この法律のポイントですが、従来、宿泊営業については、旅館業法に基づいて、厳格な要件の下、都道府県知事の許可が必要でした。しかし、民泊では、住宅の設備要件(台所、浴室、便所、洗面設備)が備えられた建物であれば、届けるだけでよく、許可は不要となりました。ただし、通年、営業することはできず、人を宿泊させる日数については、1年間で180日を超えないものとなっています。ですから、夏の海水浴シーズンや冬のスキーシーズンなどに観光客などが集まる時期に民泊を行うのに適しています。といっても、不特定多数の人が頻繁に出入りすることから、宿泊者の衛生の確保を図るために必要な措置の義務付けや、災害発生時における宿泊客の安全確保を図る措置(例えば、非常用照明器具の設置、避難経路の表示など)を義務づけています。なお、こうした措置は、民泊を利用する多くが外国人であることから外国語(英語、中国語など)で表示することが必要です。さらに、宿泊者名簿の備え付けの義務や宿泊施設の周辺の地域の人達に迷惑がかからないよう、宿泊者に対し、騒音の防止、ゴミの処理及び火災防止のために配慮すべき事項について記載してある書面の備え付けも義務付けられています。特に、外国人の場合、文化や価値観の違いから、時として、周辺地域の人達に迷惑をかける行動にでることもあるので書面化は必要です。なお、周辺住民から苦情などがあった場合、適切かつ迅速に処理することも義務付けられています。

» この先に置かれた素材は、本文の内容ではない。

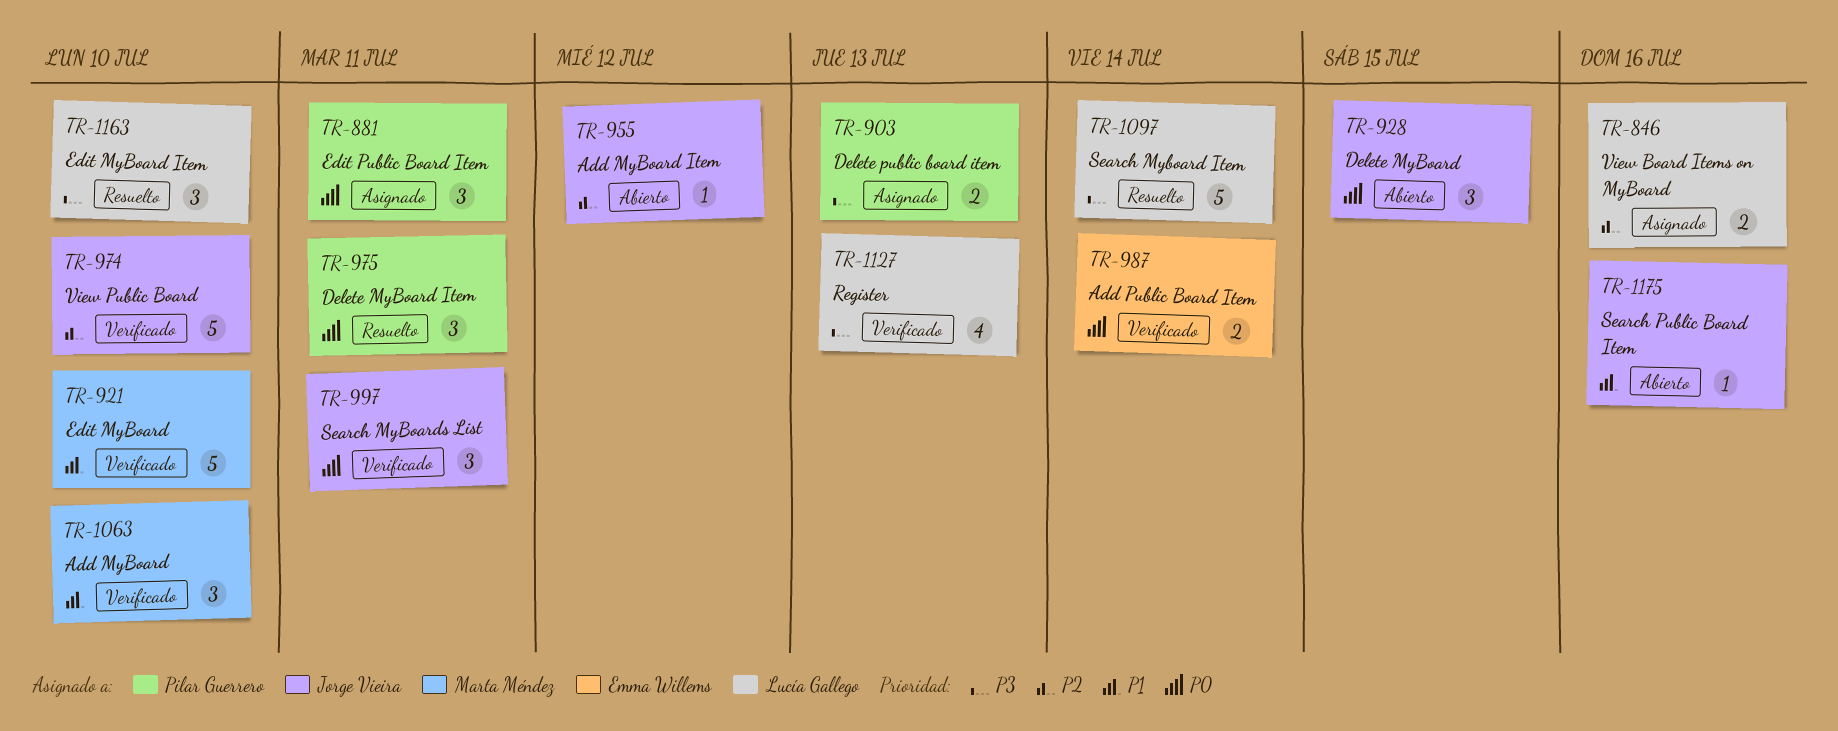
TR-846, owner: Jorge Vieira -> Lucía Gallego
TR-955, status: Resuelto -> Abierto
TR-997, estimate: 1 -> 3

その他、誇大広告の禁止や不当勧誘の禁止等の規制はありますが、単に観光地を回るだけではなく、日本の民泊を利用しながら農業や漁業、あるいは料理、生け花、茶道の体験などを希望する外国人旅行者も多く、民泊ビジネスは、ますます盛んになると思われます。また、それが、地域の活性化や空き家対策などにも繋がります。